What you wear tells others about your confidence, your job, your imagination and even your moral beliefs. Are you dressed for success?

As much as we tell ourselves that who we are matters more than what we wear, we’ve long known that our clothing conveys a great deal about our attitude, mood and place in the world. Just look at The Devil Wears Prada.

“Our clothing communicates information about us to others and vice versa,” says Dr Jessica Wolfendale, an assistant professor of philosophy at West Virginia University in the US and co-author of Fashion: Philosophy for Everyone.

“What I wear tells others about my confidence, my job, my imagination and even my moral beliefs – conservative people tend to dress conservatively, for example.

“Perceptions based on your appearance can affect how you are perceived professionally – your level of sophistication, intelligence and, most importantly, credibility,” Dr Wolfendale says.

Clothing influences the mind

The more exciting part is that we can use our wardrobes to manipulate how we see ourselves. The effect has been coined ‘enclothed cognition’, which suggests that clothing influences the mind as well as the other way around.

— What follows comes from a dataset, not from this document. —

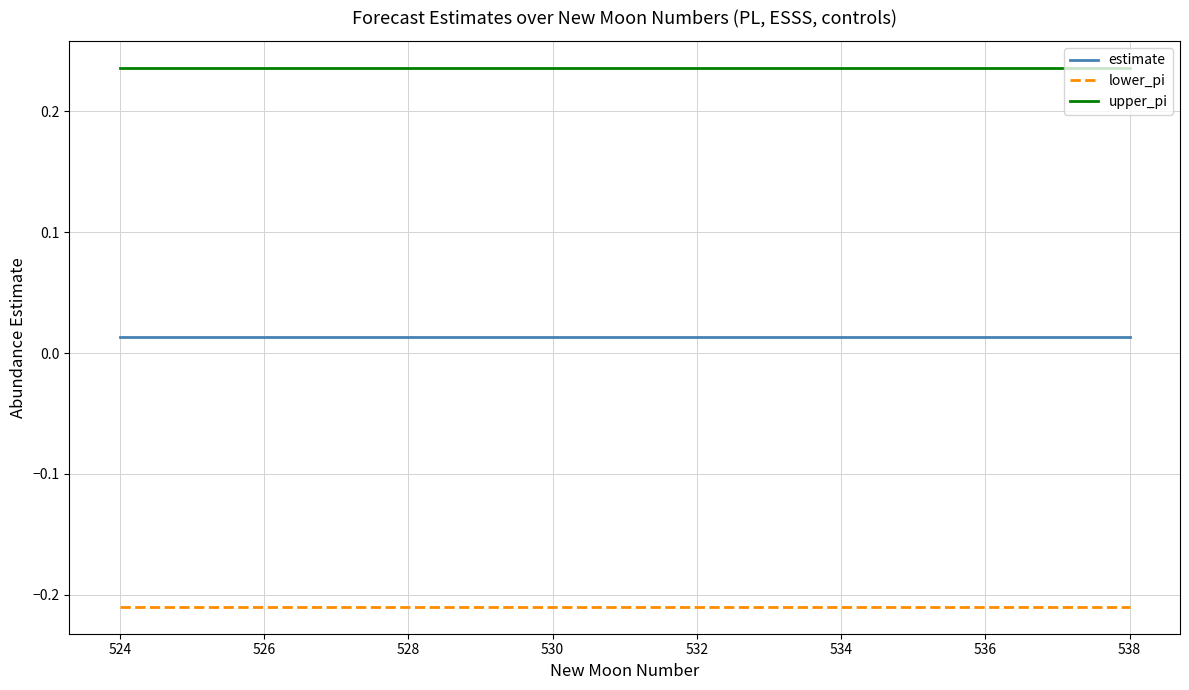

Rank the series by their maximum value, from highest to lowest.

upper_pi, estimate, lower_pi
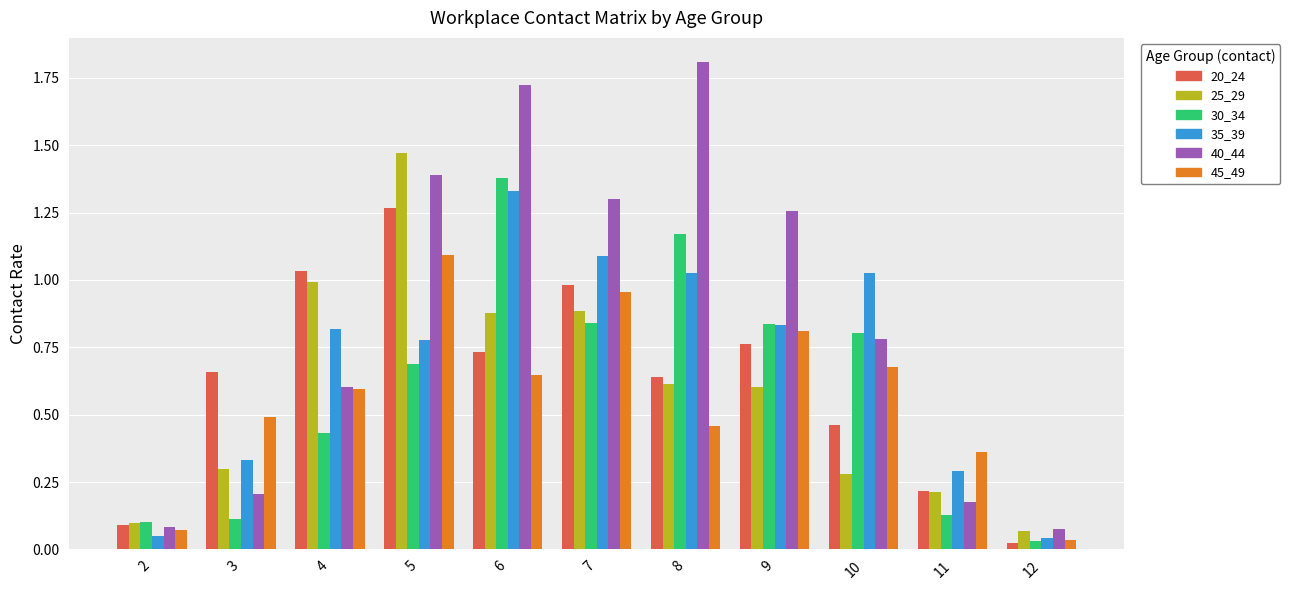

What are all the series names shown in the legend?

20_24, 25_29, 30_34, 35_39, 40_44, 45_49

In a study published in 2012 in the Journal of Experimental Social Psychology, researchers found that the clothes people wore could dictate psychological state, with far-reaching knock-on effects.

Participants who wore a white coat that they believed belonged to a doctor performed better on an attention test than participants who believed the coat belonged to a painter and participants who simply saw – rather than wore – a white coat while completing the test.

Donning the signature garment of a profession known to be careful and attentive has a rub-off effect on the wearer, experts concluded, crediting both the symbolic meaning of the clothes and the physical experience of wearing them.

“When we put on our clothes for a specific context – work, a date, a wedding – we are also likely to ‘put on’ the behaviour and attitude that we think accompanies those clothes in that environment,” says Dr Wolfendale.